Document text
----

USGS groups them into what you'd notice around your home and what you'd notice outdoors. Around the house: doors or windows that start sticking, new cracks appearing in walls, ceilings, or the foundation, and broken or leaking water, septic, or sewer lines. Outdoors: a sudden change in a nearby stream's water level, especially during or right after an intense or prolonged storm. Also watch for water pooling on a slope where it never has before, new bulges or cracks in the ground, and sounds of cracking wood, knocking boulders, or a groaning, rumbling ground that gets louder.
How much warning do you actually get before a debris flow hits?
Sometimes very little. The National Weather Service's Cheyenne office is direct about this: a debris flow doesn't need a long rain or a soaked slope, it can start on dry, burned ground after only a few minutes of intense rain, and intense means roughly half an inch of rain falling in under an hour. NWS also warns that heavy rain over a burn scar can start producing flash flooding and debris flows before a warning is even issued. That gap between rainfall and warning is a major reason pre-staged gear matters for this hazard specifically.
Which way should you evacuate during a landslide, uphill or to the side?
The two authorities we found don't fully agree, so we're laying out both rather than picking one for you. USGS's landslide-safety graphic says, if you're outdoors and a landslide is moving, run away from the sound to the right or left and avoid going uphill or downhill, because a landslide travels straight downhill and is faster than you are. Ready.gov's text guidance says something different: if you get stuck in the path of a landslide, move uphill as quickly as possible. Both sources agree on the goal, get off the flow's direct path, onto stable ground. They disagree on the specific direction, and we're not going to manufacture a compromise between two federal sources that don't agree with each other. Think through your own terrain now, before an emergency, rather than relying on a generic answer in the moment.
Does living near a wildfire burn scar make landslides more likely, and for how long?
Yes. Fire strips the vegetation that normally holds soil in place and can leave burned ground about as water-repellent as pavement, so rain runs off fast instead of soaking in. NWS Seattle's guidance states most burn areas stay prone to this activity for at least two years, and other agencies describe the elevated period lasting longer depending on burn severity and how fast vegetation comes back; we couldn't find one number every source agrees on beyond that two-year floor. Cal OES's practical version of the same warning: monitor incoming storms, especially if you live in a burned area or downstream or downslope of one, and have an evacuation plan in place for you and your pets.
Is it safe to let a dog off-leash after a landslide or mudslide passes?

----

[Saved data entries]
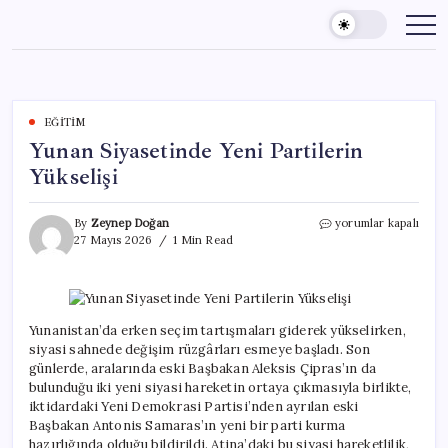
Skip
to
content
EĞITIM
Yunan Siyasetinde Yeni Partilerin
Yükselişi
Yunan
By
Zeynep Doğan
yorumlar kapalı
Siyasetinde
27 Mayıs 2026
1 Min Read
Yeni
Partilerin
Yükselişi
için
Yunanistan’da erken seçim tartışmaları giderek yükselirken,
siyasi sahnede değişim rüzgârları esmeye başladı. Son
günlerde, aralarında eski Başbakan Aleksis Çipras’ın da
bulunduğu iki yeni siyasi hareketin ortaya çıkmasıyla birlikte,
iktidardaki Yeni Demokrasi Partisi’nden ayrılan eski
Başbakan Antonis Samaras’ın yeni bir parti kurma
hazırlığında olduğu bildirildi. Atina’daki bu siyasi hareketlilik,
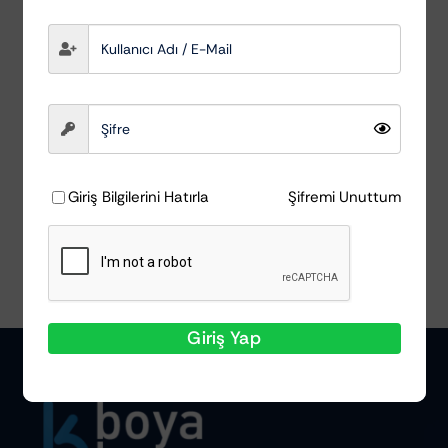
Parlaklık ve
Hidrofobik Wax
MacWag
₺
956,26
Sepete Ekle
Ayrıntılar
Giriş Bilgilerini Hatırla
Şifremi Unuttum
Giriş Yap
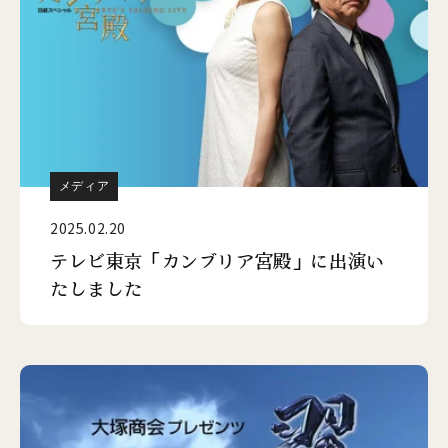
メディア
2025.02.20
テレビ東京「カンブリア宮殿」に出演い
たしました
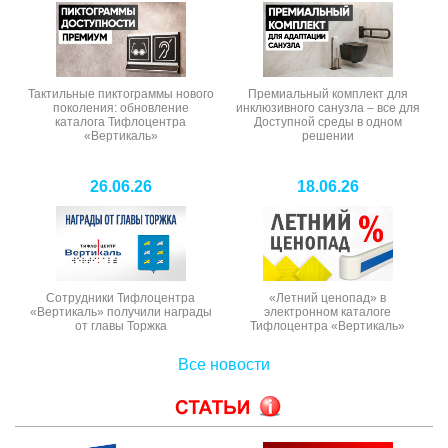
Тактильные пиктограммы нового
Премиальный комплект для
поколения: обновление
инклюзивного санузла – все для
каталога Тифлоцентра
Доступной среды в одном
«Вертикаль»
решении
26.06.26
18.06.26
Сотрудники Тифлоцентра
«Летний ценопад» в
«Вертикаль» получили награды
электронном каталоге
от главы Торжка
Тифлоцентра «Вертикаль»
Все новости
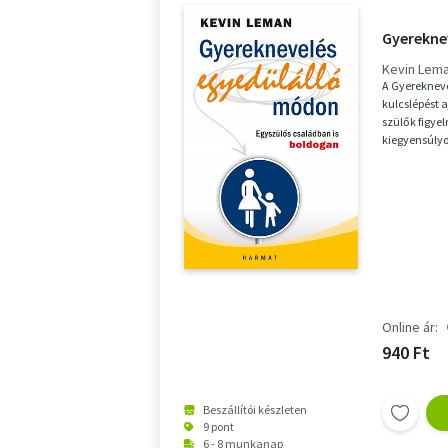
Gyerekne
Kevin Lem
A Gyereknev
kulcslépést 
szülők figye
kiegyensúlyoz
teremthetnek 
Online ár:
940 Ft
Beszállítói készleten
9 pont
6 - 8 munkanap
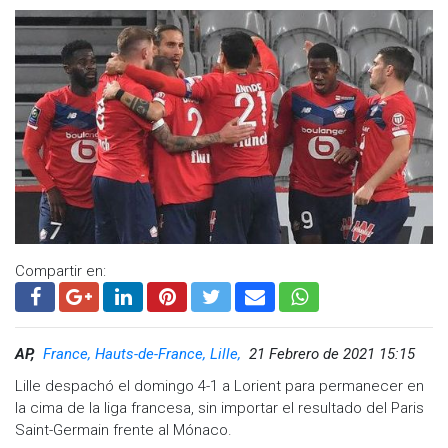
Compartir en:
AP,
France, Hauts-de-France, Lille,
21 Febrero de 2021 15:15
Lille despachó el domingo 4-1 a Lorient para permanecer en
la cima de la liga francesa, sin importar el resultado del Paris
Saint-Germain frente al Mónaco.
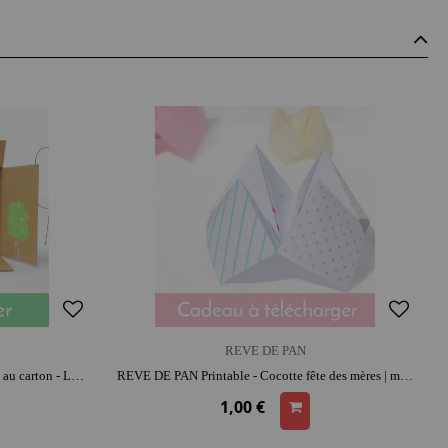
REVE DE PAN
REVE DE PAN Printable - Seconde vie au carton - La Classe | moment créatif apaisant | histoires et jeu narratif
REVE DE PAN Printable - Cocotte fête des mères | moment créatif apaisant | moment convivial
1,00 €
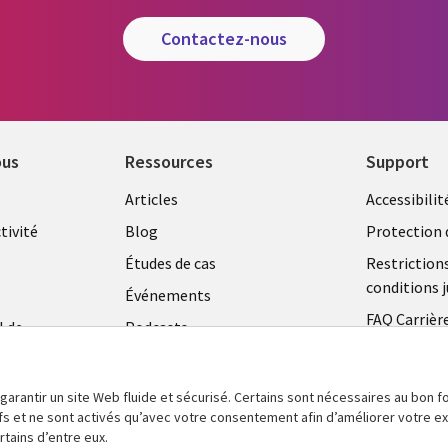
contactez-nous
ous
Ressources
Support
Library
Legal
Articles
Accessibilit
Links
FRANC
tivité
Blog
Protection 
FRANCE
Études de cas
Restriction
conditions j
Événements
FAQ Carrièr
l de
Podcasts
Centre de g
Points de vue
témoins
Vidéos
 garantir un site Web fluide et sécurisé. Certains sont nécessaires au bon
tifs et ne sont activés qu’avec votre consentement afin d’améliorer votre 
En voir plus
tains d’entre eux.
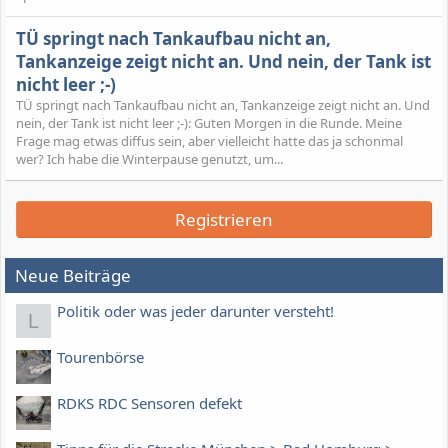
TÜ springt nach Tankaufbau nicht an,
Tankanzeige zeigt nicht an. Und nein, der Tank ist
nicht leer ;-)
TÜ springt nach Tankaufbau nicht an, Tankanzeige zeigt nicht an. Und
nein, der Tank ist nicht leer ;-): Guten Morgen in die Runde. Meine
Frage mag etwas diffus sein, aber vielleicht hatte das ja schonmal
wer? Ich habe die Winterpause genutzt, um...
Registrieren
Neue Beiträge
Politik oder was jeder darunter versteht!
L
Tourenbörse
RDKS RDC Sensoren defekt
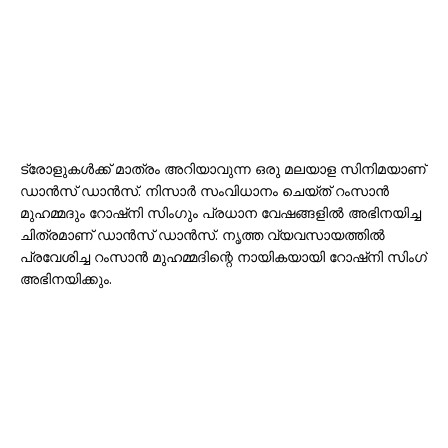
ട്രോളുകൾക്ക് മാത്രം അറിയാവുന്ന ഒരു മലയാള സിനിമയാണ്
ഡാൻസ് ഡാൻസ്. നിസാർ സംവിധാനം ചെയ്ത് റംസാൻ
മുഹമ്മദും റോഷ്നി സിംഗും പ്രധാന വേഷങ്ങളിൽ അഭിനയിച്ച
ചിത്രമാണ് ഡാൻസ് ഡാൻസ്. നൃത്ത വ്യവസായത്തിൽ
പ്രവേശിച്ച റംസാൻ മുഹമ്മദിന്റെ നായികയായി റോഷ്നി സിംഗ്
അഭിനയിക്കും.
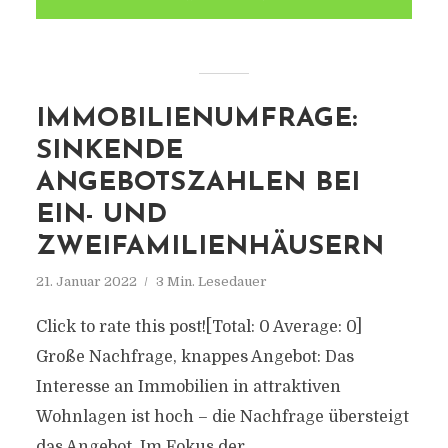
IMMOBILIENUMFRAGE:
SINKENDE
ANGEBOTSZAHLEN BEI
EIN- UND
ZWEIFAMILIENHÄUSERN
21. Januar 2022
3 Min. Lesedauer
Click to rate this post![Total: 0 Average: 0]
Große Nachfrage, knappes Angebot: Das
Interesse an Immobilien in attraktiven
Wohnlagen ist hoch – die Nachfrage übersteigt
das Angebot. Im Fokus der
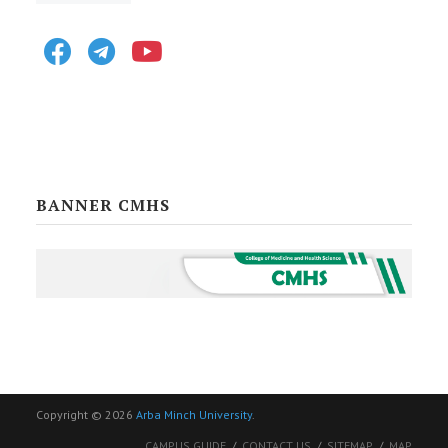
Facebook
Telegram
Youtube
BANNER CMHS
Copyright © 2026
Arba Minch University
.
CAMPUS GUIDE
CONTACT US
SITEMAP
MAP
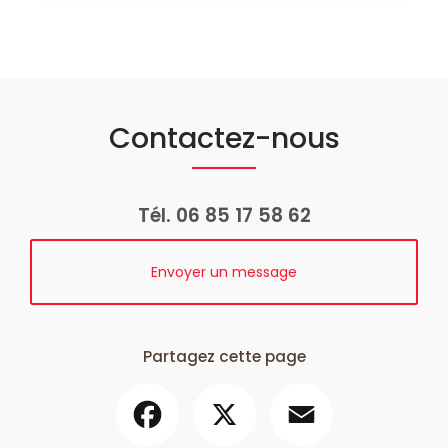
Contactez-nous
Tél.
06 85 17 58 62
Envoyer un message
Partagez cette page
Facebook
X
Email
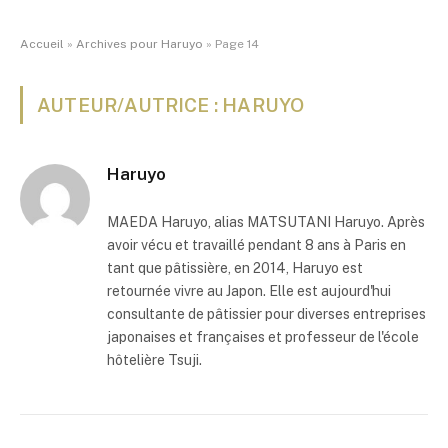
Accueil
»
Archives pour Haruyo
»
Page 14
AUTEUR/AUTRICE : HARUYO
Haruyo
MAEDA Haruyo, alias MATSUTANI Haruyo. Après
avoir vécu et travaillé pendant 8 ans à Paris en
tant que pâtissière, en 2014, Haruyo est
retournée vivre au Japon. Elle est aujourd'hui
consultante de pâtissier pour diverses entreprises
japonaises et françaises et professeur de l'école
hôtelière Tsuji.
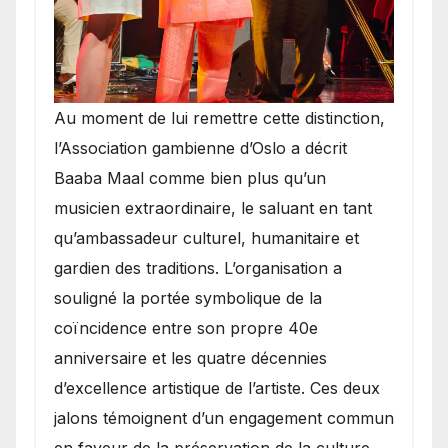
​Au moment de lui remettre cette distinction,
l’Association gambienne d’Oslo a décrit
Baaba Maal comme bien plus qu’un
musicien extraordinaire, le saluant en tant
qu’ambassadeur culturel, humanitaire et
gardien des traditions. L’organisation a
souligné la portée symbolique de la
coïncidence entre son propre 40e
anniversaire et les quatre décennies
d’excellence artistique de l’artiste. Ces deux
jalons témoignent d’un engagement commun
en faveur de la préservation de la culture,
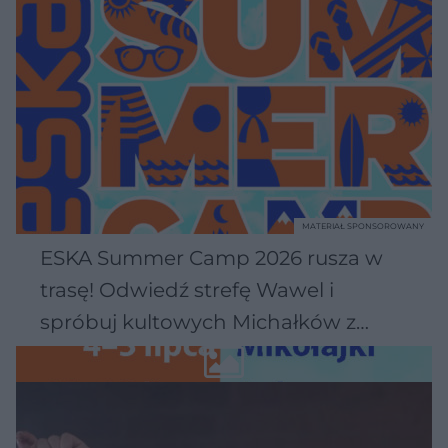
MATERIAŁ SPONSOROWANY
ESKA Summer Camp 2026 rusza w
trasę! Odwiedź strefę Wawel i
spróbuj kultowych Michałków z
Wawelu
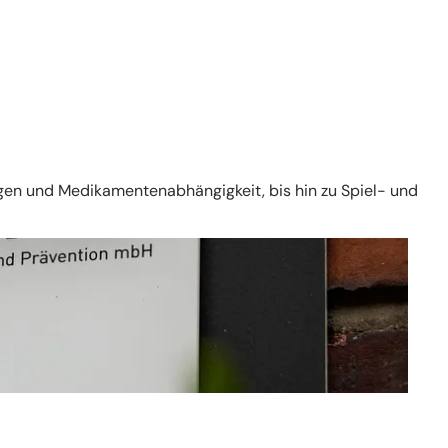
ngen und Medikamentenabhängigkeit, bis hin zu Spiel- und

----

Assignment 1
Write out the landslide safety text again, starting at "Does living near" and ending at "and your pets.", and change "pavement" to "asphalt".
Assignment 2
In the landslide safety text, how much rainfall counts as intense rain, according to the National Weather Service's Cheyenne office?

Response area 1
Does living near a wildfire burn scar make landslides more likely, and for how long?
Yes. Fire strips the vegetation that normally holds soil in place and can leave burned ground about as water-repellent as asphalt, so rain runs off fast instead of soaking in. NWS Seattle's guidance states most burn areas stay prone to this activity for at least two years, and other agencies describe the elevated period lasting longer depending on burn severity and how fast vegetation comes back; we couldn't find one number every source agrees on beyond that two-year floor. Cal OES's practical version of the same warning: monitor incoming storms, especially if you live in a burned area or downstream or downslope of one, and have an evacuation plan in place for you and your pets.

Response area 2
Roughly half an inch of rain falling in under an hour.